【17-2】
「美穂、あの場で質問に答えなかったのか?」
「うん。話せば長くなるし。私にとって特別な日のことだから」
「そっか。美穂がそう思っていたなら、俺が口を出すまでもないな」
隣で座って食事をとっているヒロくんも納得してくれたようで、それ以上は黙ってくれていた。
本当はみんなからの質問責めの時に説明しておく必要があったのかも知れないけれど、時間限られていたから、あえて黙っていた。
そうだよね。ここから先の記憶は私しか知らない。
あの手術の翌日、ICUから一般病棟に移された私。
病院暮らしが何度もある私からすれば、ICUを出るということには二つの意味があることを知っている。
ひとつは、容態が安定して一般病棟での治療に移行できるケース。
……もうひとつは、限られた数のICUのベッドを空けるために、『やむなく』移すことがあるということ。
意識も戻り、会話も戻ったけれど、まだ自由に動けるわけでない私は、そのどちらかを聞くことが怖かった。
「大丈夫です。もう明日からリハビリですよ」
瑠璃さんに言ってもらえて、ようやく自分の状況を理解することができた。
「
瑠璃さんにそう呼ばれてハッとする。
昨日、ICUのベッドの上でヒロくんを見送った。そのあとお母さんと少し話して、疲れてまた眠ってしまった。
瑠璃さんが、私の左手につけている認識票を取り替えてくれた。
そこに書かれている名前が書き変わっている。
そう、小田美穂……。私の新しい名前。これからずっと名乗っていけるんだ。夢じゃない。
「昨日の夜、『ご主人』が新しい住民票を届けてくださったんです。
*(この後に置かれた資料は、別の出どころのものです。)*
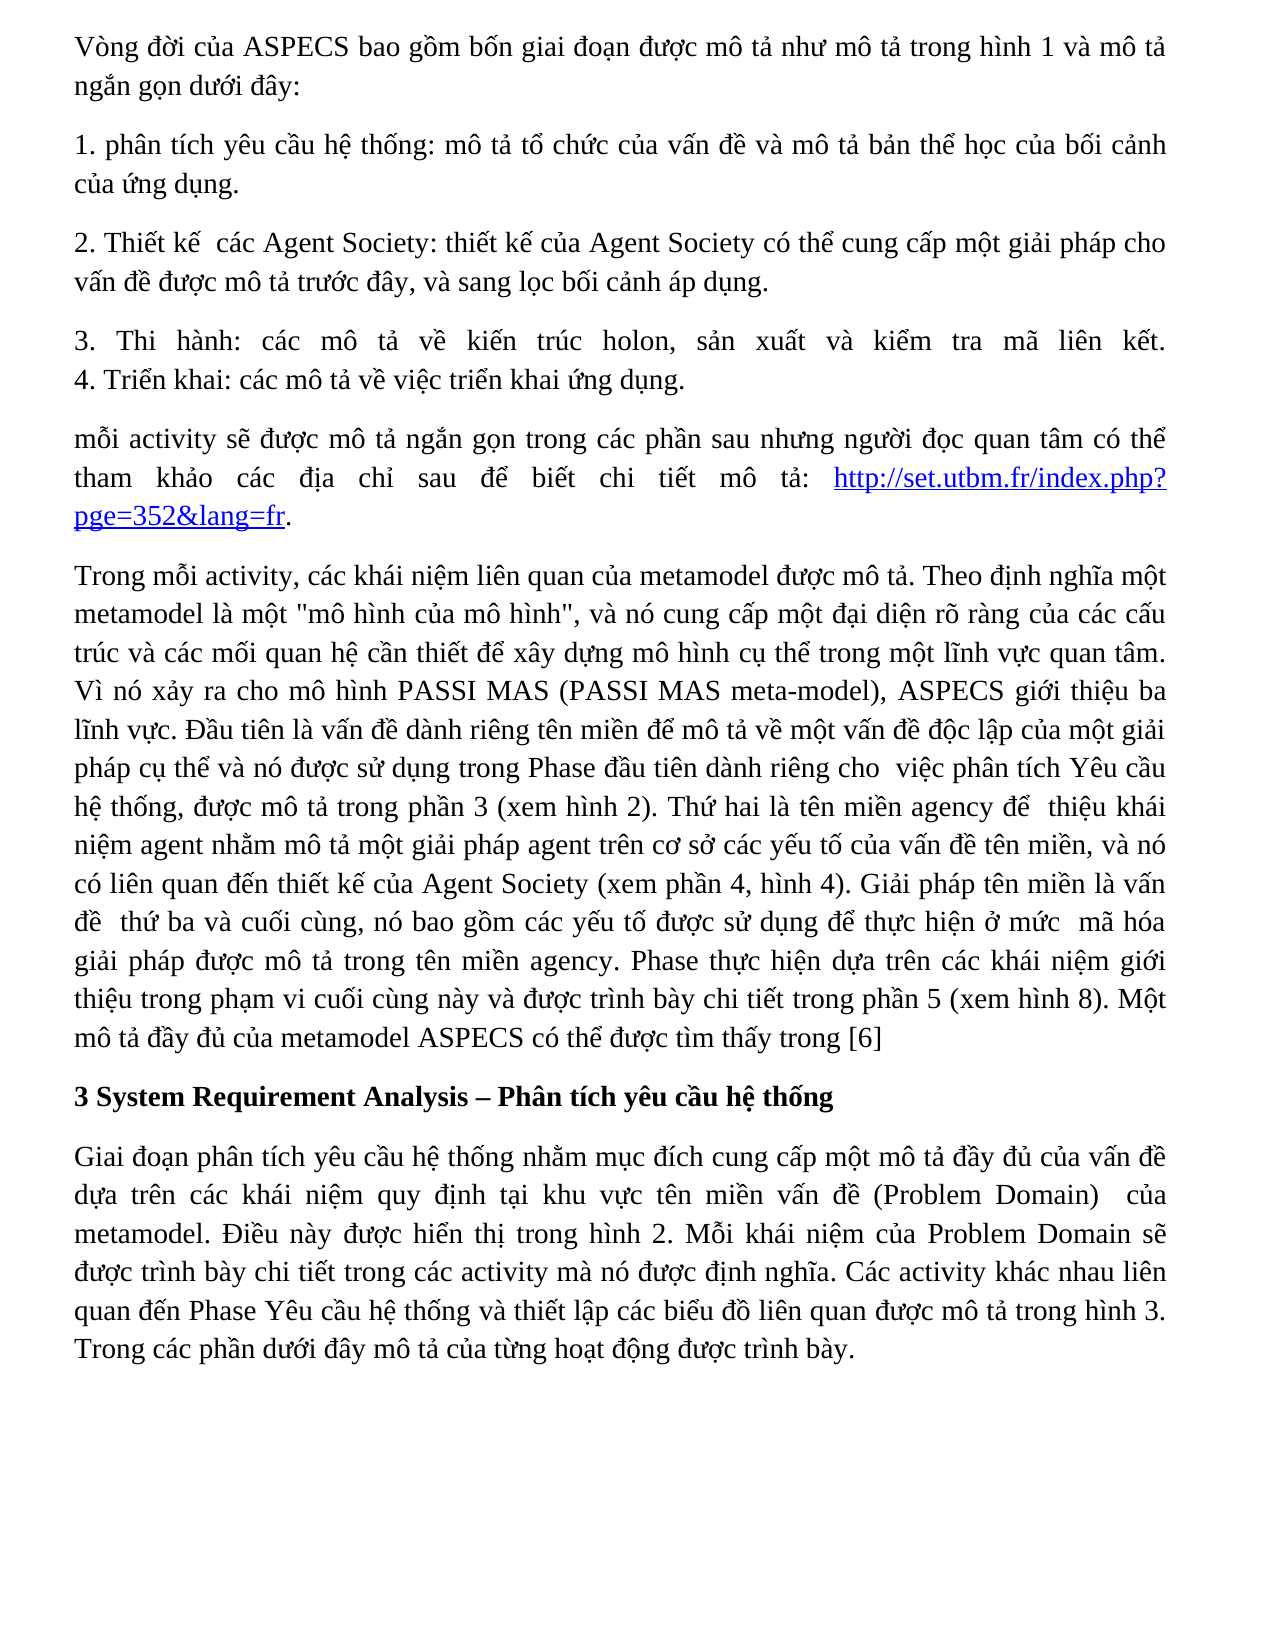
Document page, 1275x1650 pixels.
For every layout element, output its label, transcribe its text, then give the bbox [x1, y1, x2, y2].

text mỗi activity sẽ được mô tả ngắn gọn trong các phần sau nhưng người đọc quan tâm có thể tham khảo các địa chỉ sau để biết chi tiết mô tả: http://set.utbm.fr/index.php?pge=352&lang=fr. [74, 421, 1167, 532]
text Vòng đời của ASPECS bao gồm bốn giai đoạn được mô tả như mô tả trong hình 1 và mô tả ngắn gọn dưới đây: [74, 29, 1167, 102]
text Trong mỗi activity, các khái niệm liên quan của metamodel được mô tả. Theo định nghĩa một metamodel là một "mô hình của mô hình", và nó cung cấp một đại diện rõ ràng của các cấu trúc và các mối quan hệ cần thiết để xây dựng mô hình cụ thể trong một lĩnh vực quan tâm. Vì nó xảy ra cho mô hình PASSI MAS (PASSI MAS meta-model), ASPECS giới thiệu ba lĩnh vực. Đầu tiên là vấn đề dành riêng tên miền để mô tả về một vấn đề độc lập của một giải pháp cụ thể và nó được sử dụng trong Phase đầu tiên dành riêng cho việc phân tích Yêu cầu hệ thống, được mô tả trong phần 3 (xem hình 2). Thứ hai là tên miền agency để thiệu khái niệm agent nhằm mô tả một giải pháp agent trên cơ sở các yếu tố của vấn đề tên miền, và nó có liên quan đến thiết kế của Agent Society (xem phần 4, hình 4). Giải pháp tên miền là vấn đề thứ ba và cuối cùng, nó bao gồm các yếu tố được sử dụng để thực hiện ở mức mã hóa giải pháp được mô tả trong tên miền agency. Phase thực hiện dựa trên các khái niệm giới thiệu trong phạm vi cuối cùng này và được trình bày chi tiết trong phần 5 (xem hình 8). Một mô tả đầy đủ của metamodel ASPECS có thể được tìm thấy trong [6] [74, 558, 1167, 1054]
text Giai đoạn phân tích yêu cầu hệ thống nhằm mục đích cung cấp một mô tả đầy đủ của vấn đề dựa trên các khái niệm quy định tại khu vực tên miền vấn đề (Problem Domain) của metamodel. Điều này được hiển thị trong hình 2. Mỗi khái niệm của Problem Domain sẽ được trình bày chi tiết trong các activity mà nó được định nghĩa. Các activity khác nhau liên quan đến Phase Yêu cầu hệ thống và thiết lập các biểu đồ liên quan được mô tả trong hình 3. Trong các phần dưới đây mô tả của từng hoạt động được trình bày. [74, 1139, 1167, 1365]
text 3. Thi hành: các mô tả về kiến trúc holon, sản xuất và kiểm tra mã liên kết. 4. Triển khai: các mô tả về việc triển khai ứng dụng. [74, 323, 1167, 395]
text 2. Thiết kế các Agent Society: thiết kế của Agent Society có thể cung cấp một giải pháp cho vấn đề được mô tả trước đây, và sang lọc bối cảnh áp dụng. [74, 225, 1167, 297]
text 3 System Requirement Analysis – Phân tích yêu cầu hệ thống [74, 1079, 1167, 1113]
text 1. phân tích yêu cầu hệ thống: mô tả tổ chức của vấn đề và mô tả bản thể học của bối cảnh của ứng dụng. [74, 127, 1167, 199]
健康保険の方は切り替えの手続きが進んでいますが、それは美穂さんが心配することではありませんし」
先生の回診の時に、手術の結果を教えてもらえた。
リハビリを頑張ればいいと。薬も減らしていけると。
何度もうなずいて涙も出た。
体を自分の力で起こして、手伝ってもらいながらベッドを移ることから始まった私のリハビリ。
瑠璃さんが、これまでに比べて体力があるから早いですよといつも言ってくれる。
これも一人じゃできなかった。ヒロくんが、いつもいっしょに体力作りに付き合ってくれたおかげだ。
これまでのリハビリとは気持ちが違った。
昼は一人だけど、一生懸命にリハビリをして、夜は大切なひとが面会に来てくれることが楽しみになった。
仕事帰りに病院に寄ってくれることは前と変わらない。
これまでと違うのは、名実ともに私たちは夫婦になれたこと。だから、静かにしていれば一般の面会時間外でも一緒にいることができたし、ヒロくんも夜間口から出入りが正式にOKになった。
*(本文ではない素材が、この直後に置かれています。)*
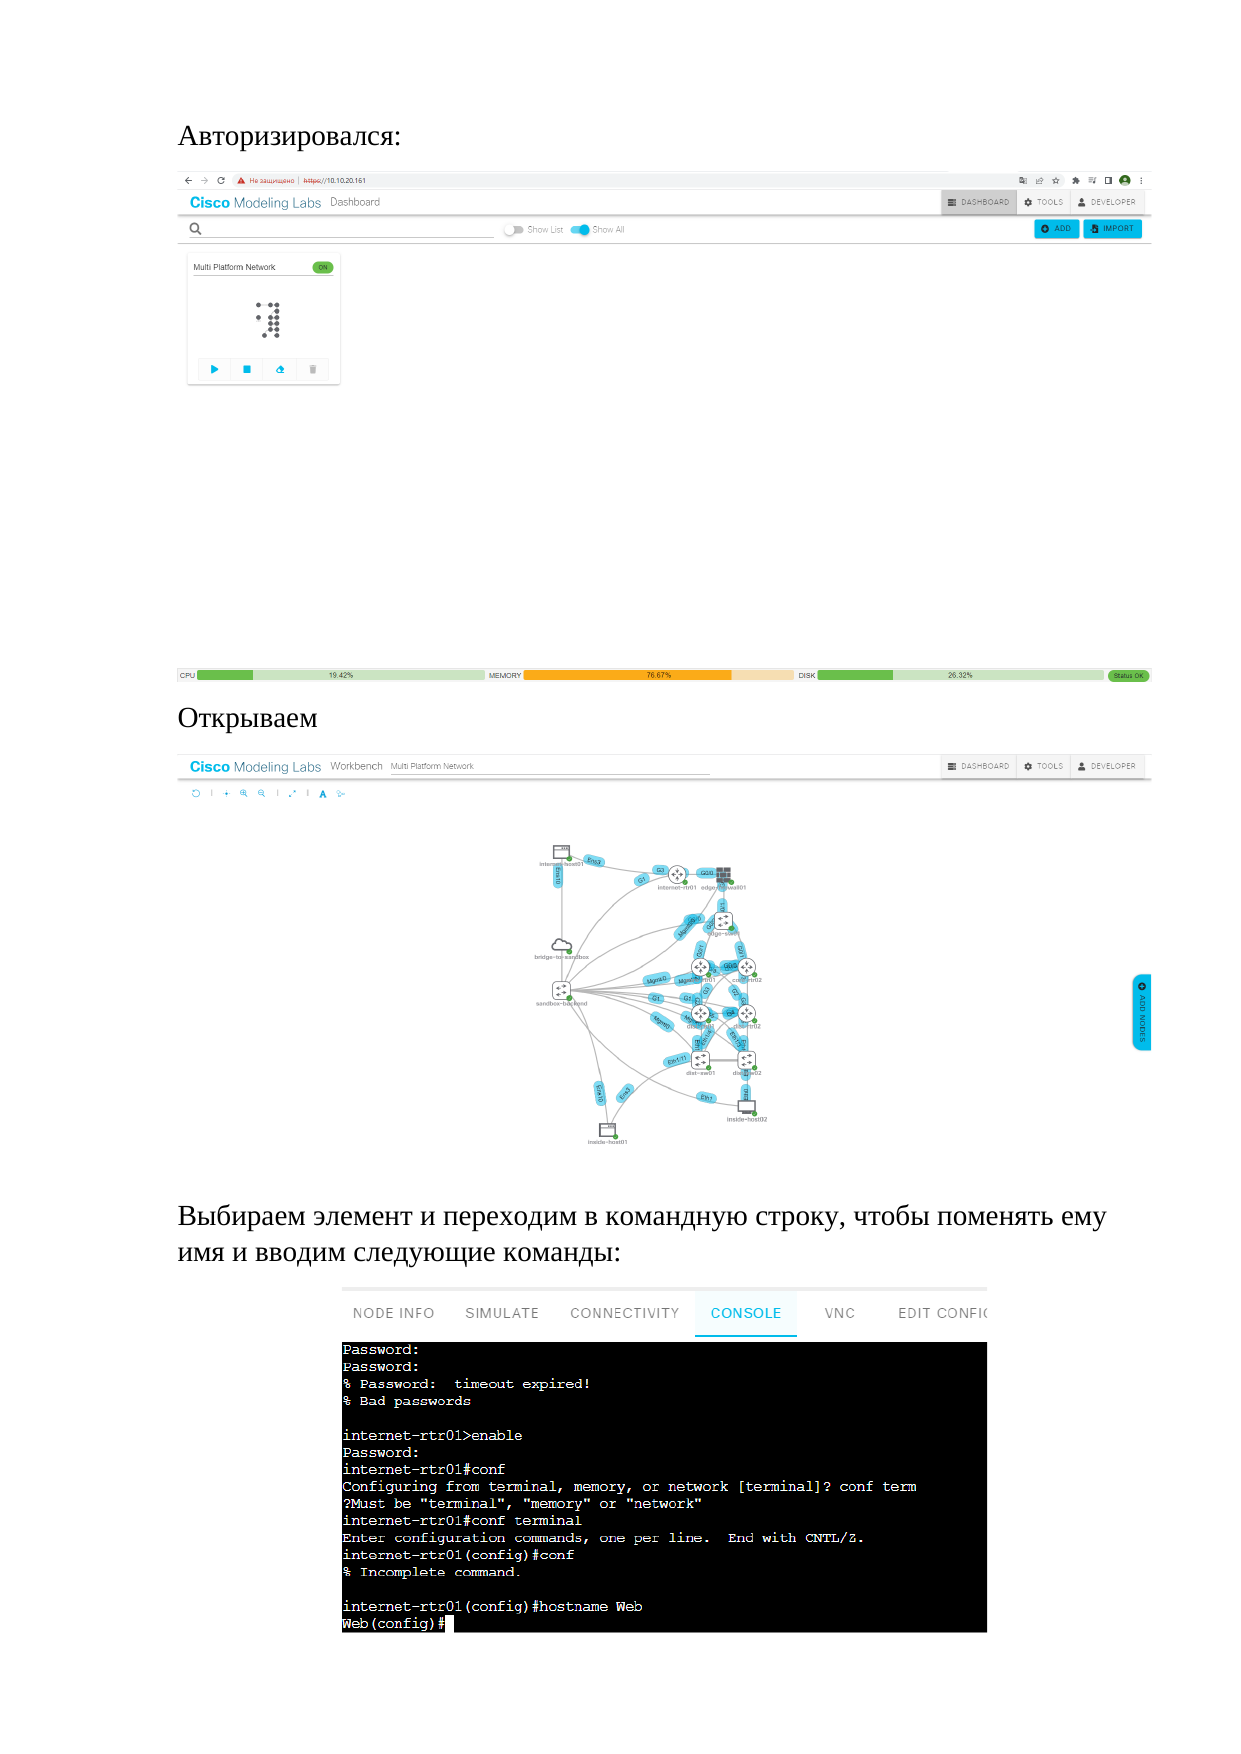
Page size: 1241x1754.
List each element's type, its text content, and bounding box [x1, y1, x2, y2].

picture [177, 171, 1152, 682]
picture [341, 1287, 988, 1633]
text Авторизировался: [177, 118, 1152, 152]
text Выбираем элемент и переходим в командную строку, чтобы поменять ему имя и вводим следующие команды: [177, 1198, 1152, 1268]
text Открываем [177, 700, 1152, 734]
picture [177, 753, 1152, 1180]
病室のなかでは迷惑になってしまうから、歓談スペースでヒロくんと毎日を報告しあった。
正直、術後二日で立ち上がれるようになったなんて、これまでで初めてのこと。
「やっぱり、小田さんの愛の力はすごいですね」
瑠璃さんからはそう笑ってもらえたけれど、私もそれは事実だと思った。
一緒にいたい。そして少しでも早くおうちに帰りたい。そのために頑張るのだから。この力はどこから湧いてくるのかと思っていたけれど、瑠璃さんの言葉以外には思い付かない。
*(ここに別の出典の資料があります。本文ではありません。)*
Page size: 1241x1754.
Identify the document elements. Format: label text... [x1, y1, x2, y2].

手術で治したとはいえ、きっとこれからヒロくんに心配をかけてしまうことがあるかもしれないのに。
それでも、私は差し出してくれた手を放したくないというわがままを聞いて、ヒロくんは笑ってくれたっけ。
「退院する時には名前が変わっていたいってお願い、本当に叶いましたね。あ、そうそう。本当は小児科のお子さんだけですが、美穂さんには特別です」
瑠璃さんは、紙袋に入ったシャボン玉のセットをふたつ、私の快気祝いだと渡してくれた。
もちろん、その意味はリハビリをしている夜にヒロくんから聞いていた。
「はい。本当にお世話になりました。また検査通院の時に顔を出しますね」
「カルテを見て、そのときは時間空けておきます……。なんてバレたら怒られちゃいますよね?」
笑顔の瑠璃さんに見送られて、私は病院をあとにしたんだもの。